The Science and Discovery of Stars, Sub-Stars, and Planets!
Do you ever think about how big space is? Join us as Michael Gully-Santiago explains how he is discovering new stars and sub-stars with some of the largest telescopes in the world. Michael will show how we can use these and other discoveries to learn about how stars and planets form from giant clouds of space dust and gas. Science Under the Stars is a free public outreach lecture series in Austin, Texas.
There are hundreds of billions of stars in our Milky Way Galaxy, and “billions and billions” of galaxies in our Universe. In the Milky Way Galaxy we call home, scientists are still making discoveries in our astronomical backyard- the vicinity of space within merely a few hundred light-years to the Sun. Weather permitting, we will use portable telescopes to look at the planet Jupiter, and its largest moons; a star formation region M42, about a thousand light-years away; and the Andromeda Galaxy, 2.5 million light-years distant.
Michael Gully-Santiago is a graduate student in the Department of Astronomy at the University of Texas at Austin. Click here to visit Michael’s website.
Adventures in Science at the Bottom of the World
Imagine a place where the sun doesn’t set, the ice doesn’t melt and the landscape is so inhospitable that it is an ideal location to simulate life on the moon.
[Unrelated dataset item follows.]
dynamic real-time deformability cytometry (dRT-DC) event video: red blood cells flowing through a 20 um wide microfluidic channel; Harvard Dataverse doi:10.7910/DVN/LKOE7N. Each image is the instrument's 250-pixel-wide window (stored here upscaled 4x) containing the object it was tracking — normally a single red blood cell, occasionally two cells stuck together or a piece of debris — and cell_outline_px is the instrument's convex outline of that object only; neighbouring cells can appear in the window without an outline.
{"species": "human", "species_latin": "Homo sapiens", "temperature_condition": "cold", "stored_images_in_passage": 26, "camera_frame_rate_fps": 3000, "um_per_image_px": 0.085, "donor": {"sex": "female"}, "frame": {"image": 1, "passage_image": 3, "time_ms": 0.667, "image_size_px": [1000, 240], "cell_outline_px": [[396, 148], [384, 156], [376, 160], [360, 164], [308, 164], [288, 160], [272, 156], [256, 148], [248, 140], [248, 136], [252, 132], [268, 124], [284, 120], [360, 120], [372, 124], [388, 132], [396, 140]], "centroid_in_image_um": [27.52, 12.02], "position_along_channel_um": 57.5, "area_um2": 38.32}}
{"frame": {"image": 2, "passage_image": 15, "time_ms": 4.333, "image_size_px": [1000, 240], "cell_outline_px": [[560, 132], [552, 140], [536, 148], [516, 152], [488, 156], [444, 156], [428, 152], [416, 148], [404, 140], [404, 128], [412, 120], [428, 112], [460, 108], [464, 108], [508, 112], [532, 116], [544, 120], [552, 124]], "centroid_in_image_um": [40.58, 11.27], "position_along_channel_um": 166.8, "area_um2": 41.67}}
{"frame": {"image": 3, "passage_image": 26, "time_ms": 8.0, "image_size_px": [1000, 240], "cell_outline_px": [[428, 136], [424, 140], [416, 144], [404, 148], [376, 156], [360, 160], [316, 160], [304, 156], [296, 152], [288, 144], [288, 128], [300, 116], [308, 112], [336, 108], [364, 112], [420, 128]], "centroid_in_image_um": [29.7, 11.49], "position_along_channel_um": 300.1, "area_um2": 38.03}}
Conducting research in Antarctica can be challenging, but this icy continent is home to many fascinating science investigations. Middle school science teacher Michelle Brown will discuss her adventures working with two science research teams across Antarctica as part of the PolarTREC team.
PolarTREC (Teachers and Researchers Exploring and Collaborating) is a program in which K-12 teachers spend 2-6 weeks participating in hands-on field research experiences in the polar regions. The goal of PolarTREC is to invigorate polar science education and understanding by bringing K-12 educators and polar researchers together. Click here to read Michelle’s PolarTREC journal!
Michelle received her Masters in Science Education at the University of Texas at Austin and currently teaches at O’Henry Middle School in Austin, Texas.
Deep Sea Exploration
People seeking challenges have a tendency to look up into the sky more than below their feet. This is perhaps why the deep ocean largely remains a mystery. I will review the methods currently used for deep-sea research, tell some stories from my personal experience, and tell about our recent discovery at 3000 ft depth that is perhaps the best illustration of the unexpected things that can be found down there.